Micro-gesture recognition using Mamba
Partha, Durbar Hore (2025)
Diplomityö
Partha, Durbar Hore
2025
School of Engineering Science, Laskennallinen tekniikka
Kaikki oikeudet pidätetään.
Julkaisun pysyvä osoite on
https://urn.fi/URN:NBN:fi-fe2025062472880
https://urn.fi/URN:NBN:fi-fe2025062472880
Tiivistelmä
In computer vision studies human-computer interaction is very significant, and its dimensions gradually increase with diverse advanced studies.
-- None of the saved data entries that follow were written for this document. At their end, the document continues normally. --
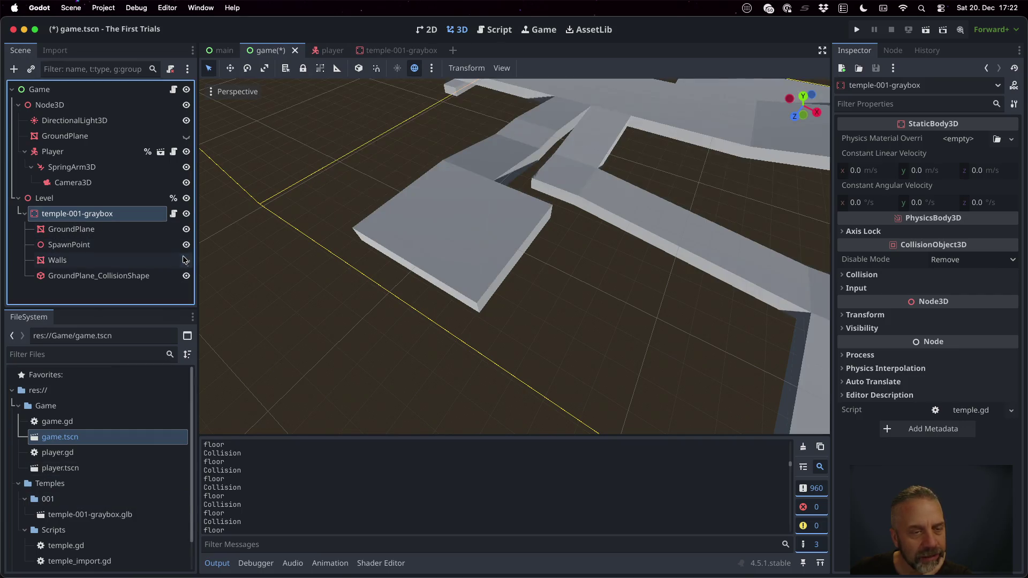
# - Run the game, jump once, and stop it after the player flies off
pyautogui.click(860, 31)
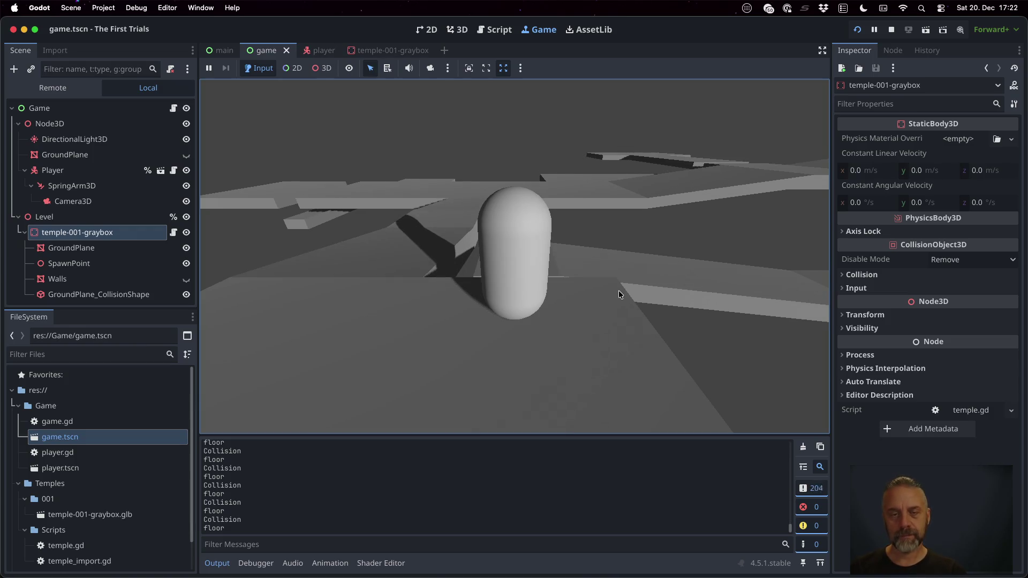
pyautogui.press('space')
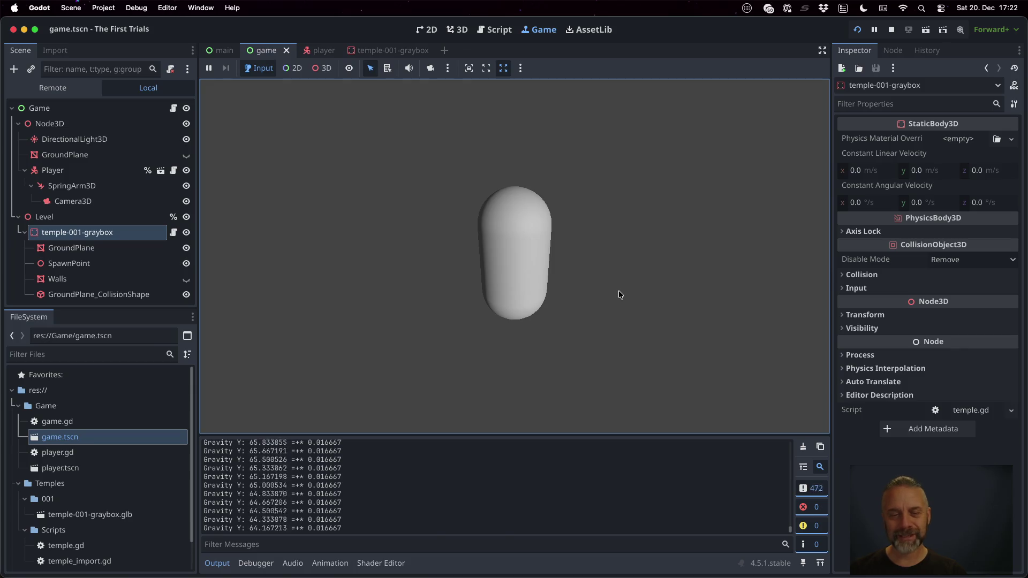
pyautogui.click(891, 30)
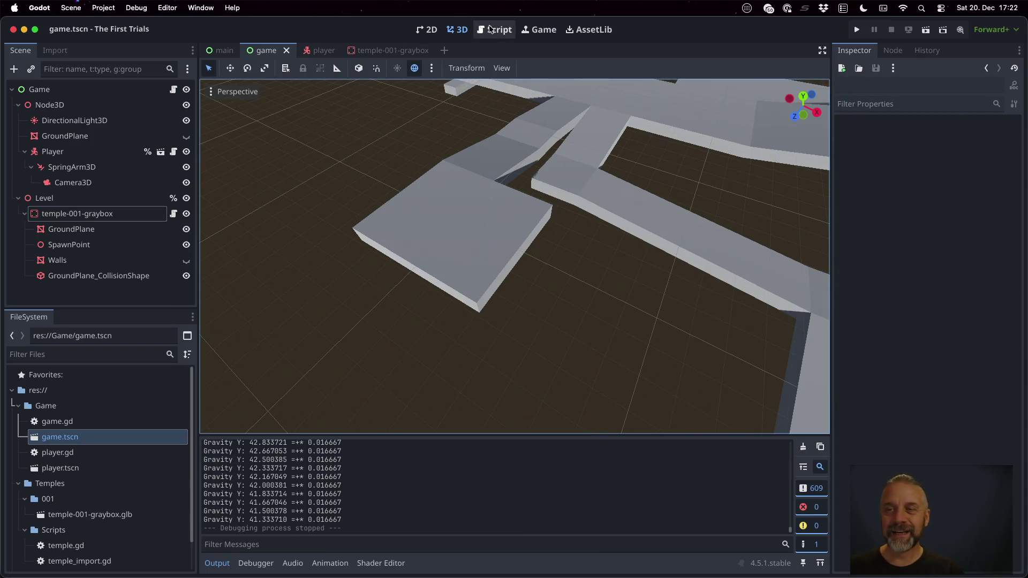
# - In player.gd, add pass under the move_and_slide check and comment out the Collision and floor prints
pyautogui.click(491, 31)
pyautogui.press('Up')
pyautogui.press('Up')
pyautogui.press('Home')
pyautogui.press('Down')
pyautogui.press('Up')
pyautogui.press('End')
pyautogui.press('Return')
pyautogui.press('Down')
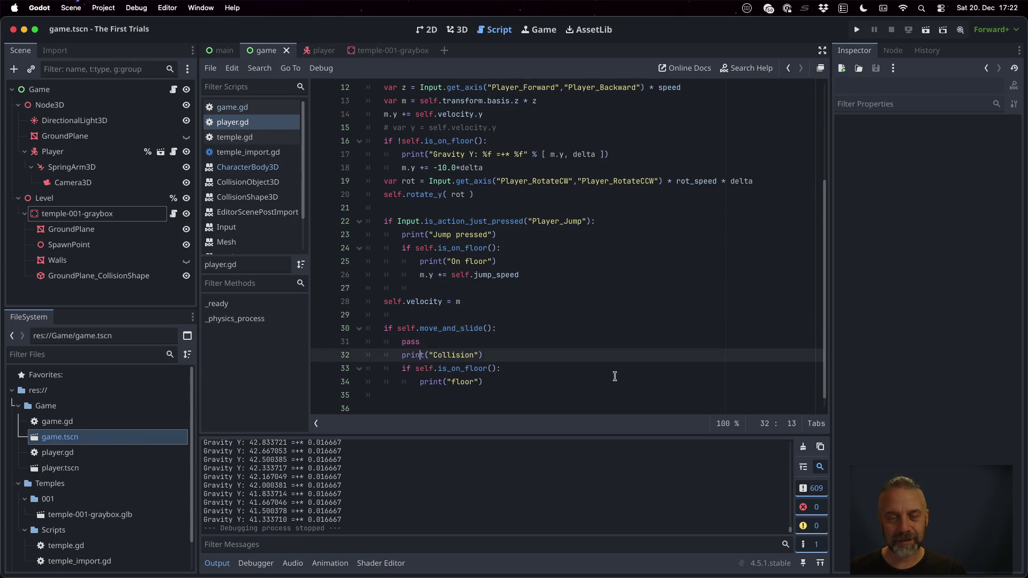
pyautogui.press('ctrl+k')
pyautogui.press('Down')
pyautogui.press('ctrl+k')
pyautogui.press('Down')
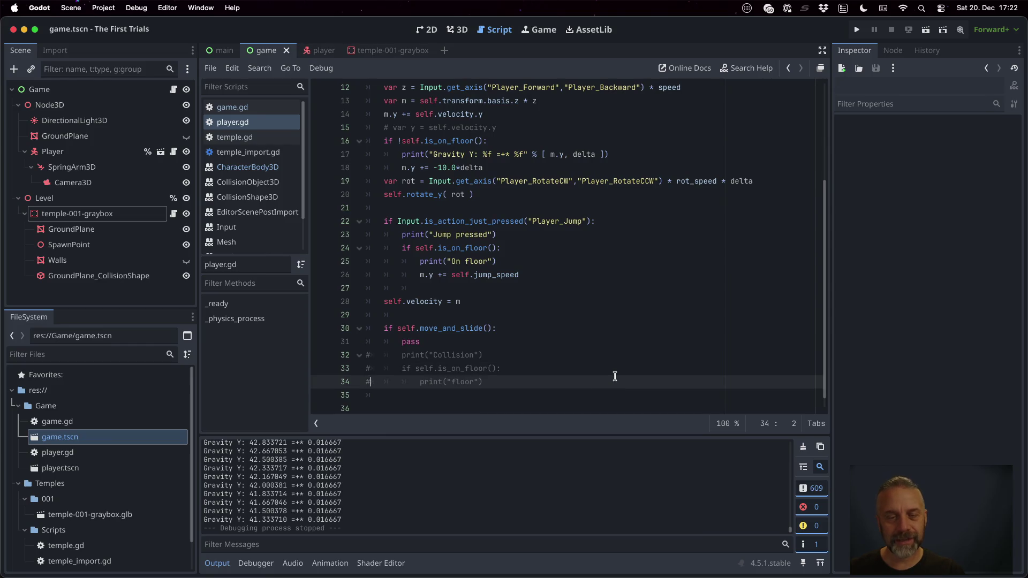
pyautogui.scroll(4, 605, 256)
Human emotion and gesture based studies has taken a large share with advanced deep learning computer vision studies. Micro-gesture has been an important and highly researched topic for understanding and analyzing one's true emotional states. With subtle gestures of different parts of the body human depicts their emotions unintentionally. Most of the micro-gesture recognition studies rely on deep learning methodologies where human emotions are classified by their subtle movements of their body. Mamba based model is a revolutionary approach in micro-gesture studies. Video Mamba is an advanced technique which uses State Space Model (SSM) to extract features from video dataset and classify human gestures. The monotonous studies of micro-gesture recognition using CNN and Transformer-based architectures are compared with the Video Mamba model to understand its significance and competence in long video sequencing and sequential processing.The study with Video Mamba model achieves greater performance than state-of-the-art CNN and Transformer-based models on popular publicly available datasets: iMiGUE, SMG and MA-52 datasets. Video Mamba model's competence in micro-gesture studies is established With long video sequencing capacity, linear complexity, less memory consumptions, less time consumption and higher accuracy.